# Activity
Each entry is to be retyped exactly as it appears, and each image is to be dropped.

# Extracted data entries
•••
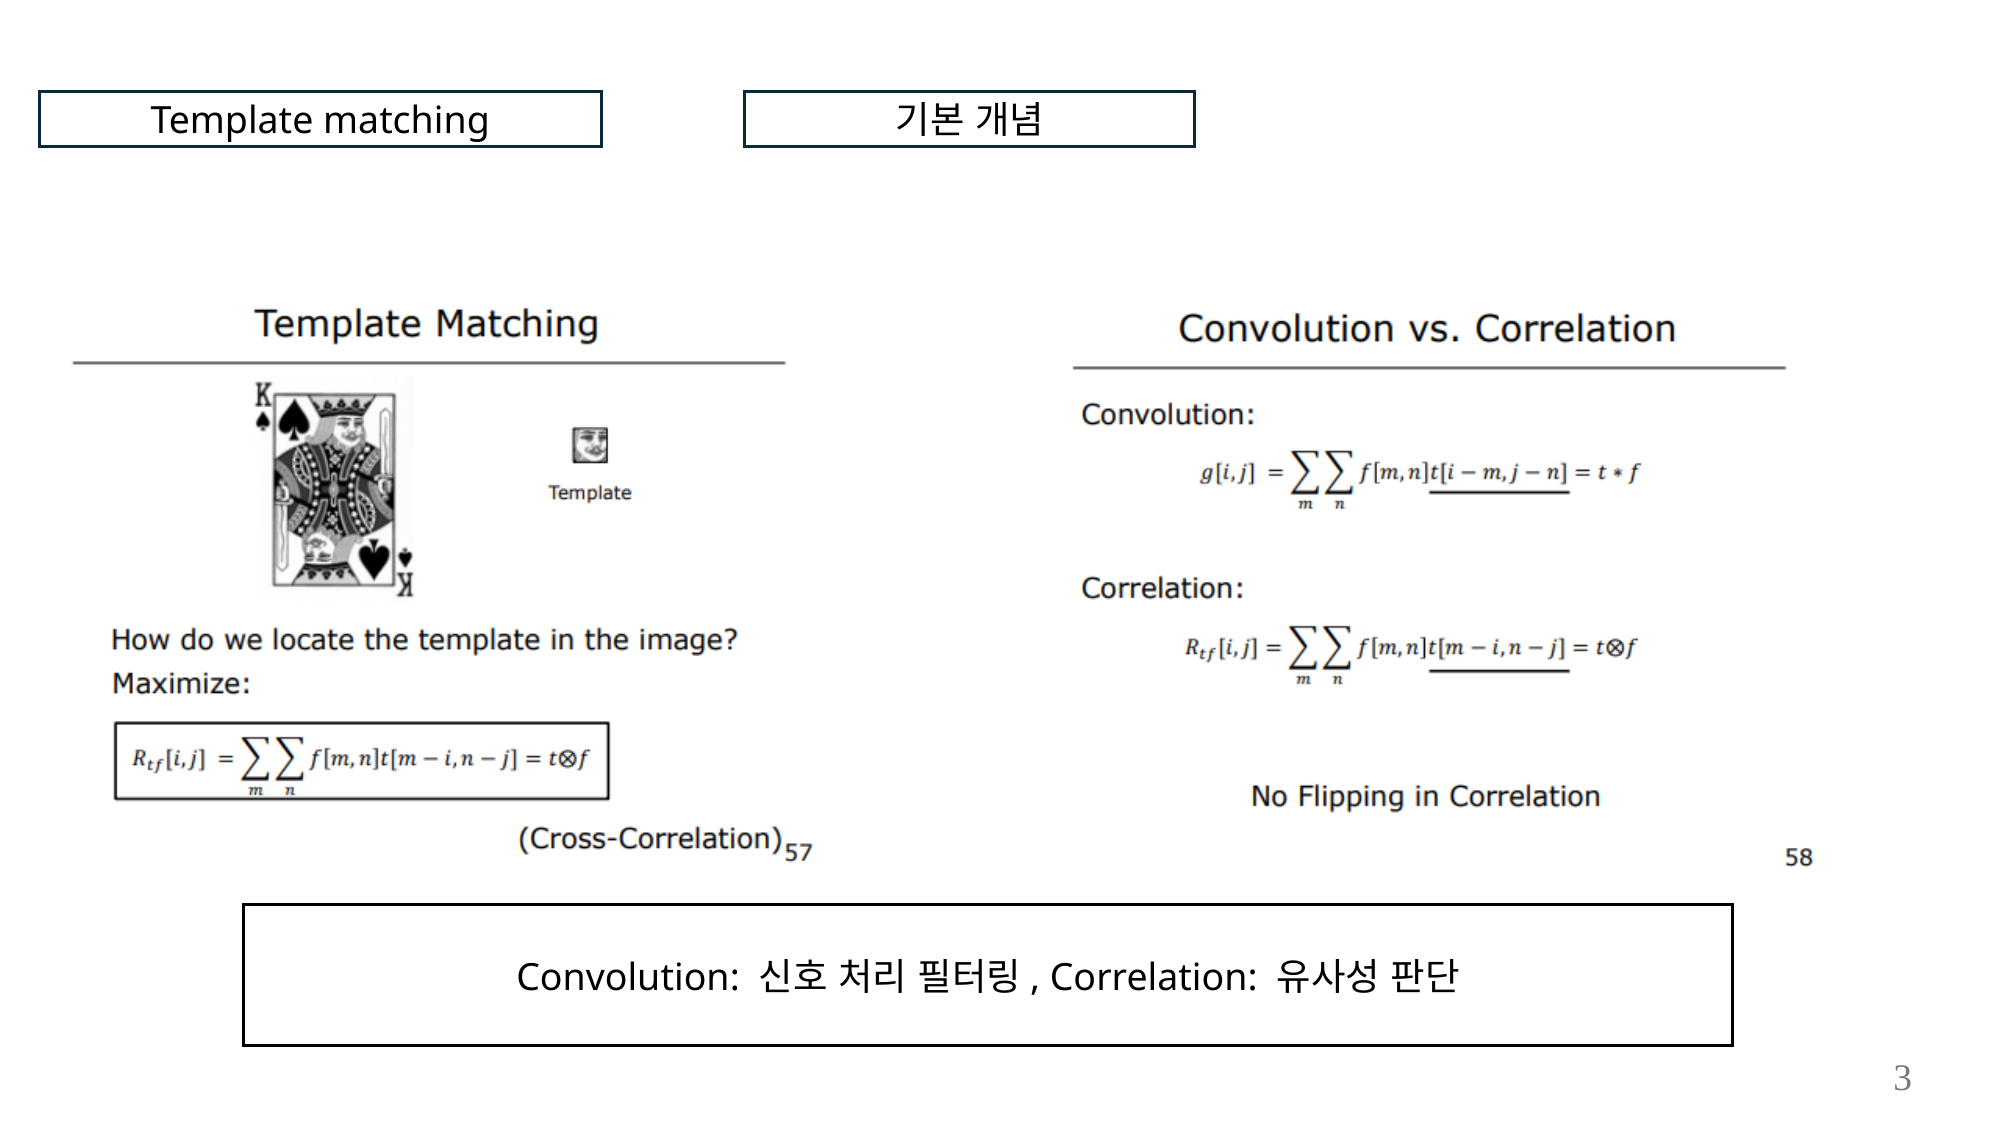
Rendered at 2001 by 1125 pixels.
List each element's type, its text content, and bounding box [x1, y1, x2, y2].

text_box Template matching [38, 90, 603, 148]
picture [1033, 278, 1819, 873]
slide_number 3 [1477, 1045, 1928, 1106]
picture [60, 285, 817, 873]
text_box Convolution: 신호 처리 필터링, Correlation: 유사성 판단 [242, 903, 1734, 1047]
text_box 기본 개념 [743, 90, 1196, 148]
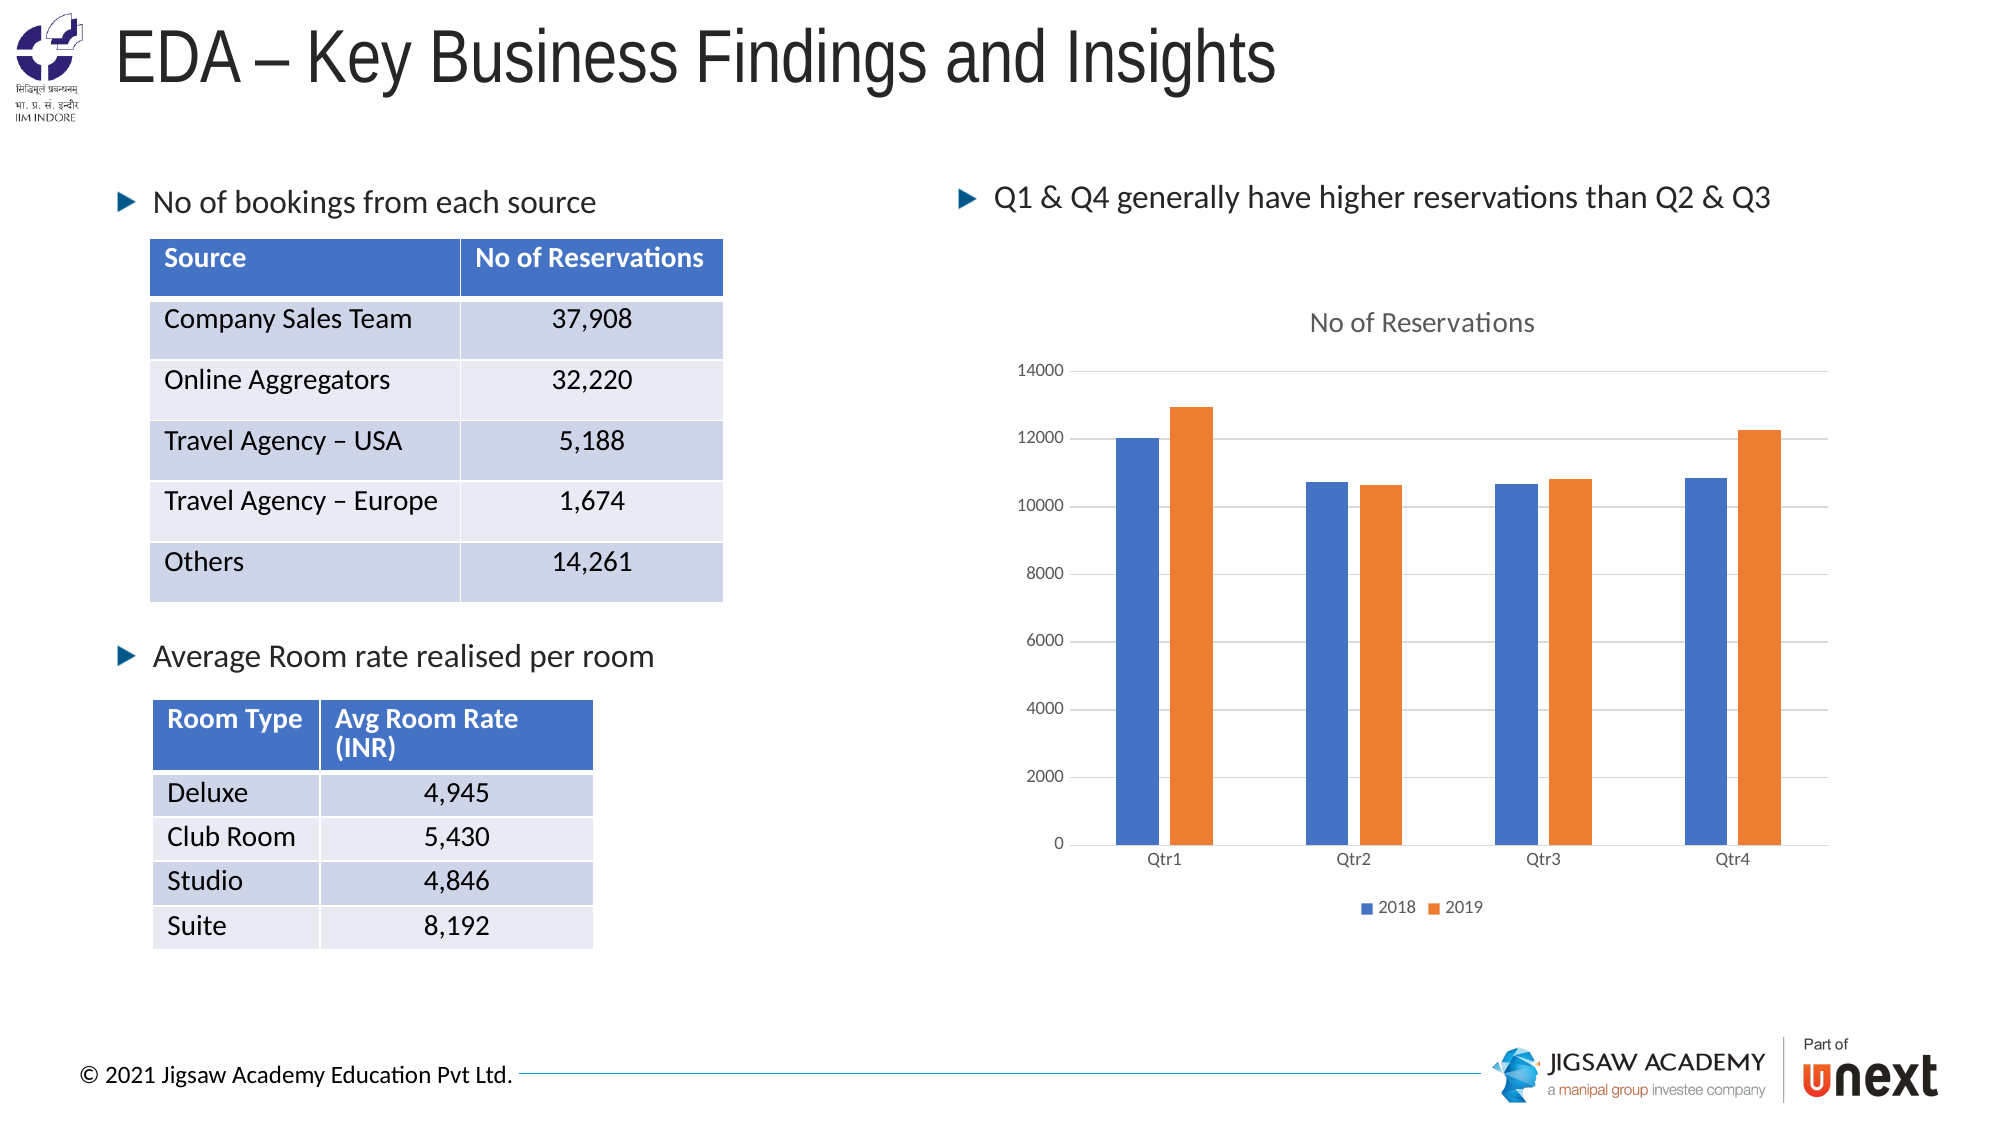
•••
# Result of the exercise
Rendered at 2001 by 1125 pixels.
List each element's type, its text content, and bounding box [x1, y1, x2, y2].

text_box Template matching [38, 90, 603, 148]
picture [1033, 278, 1819, 873]
slide_number 3 [1477, 1045, 1928, 1106]
picture [60, 285, 817, 873]
text_box Convolution: 신호 처리 필터링, Correlation: 유사성 판단 [242, 903, 1734, 1047]
text_box 기본 개념 [743, 90, 1196, 148]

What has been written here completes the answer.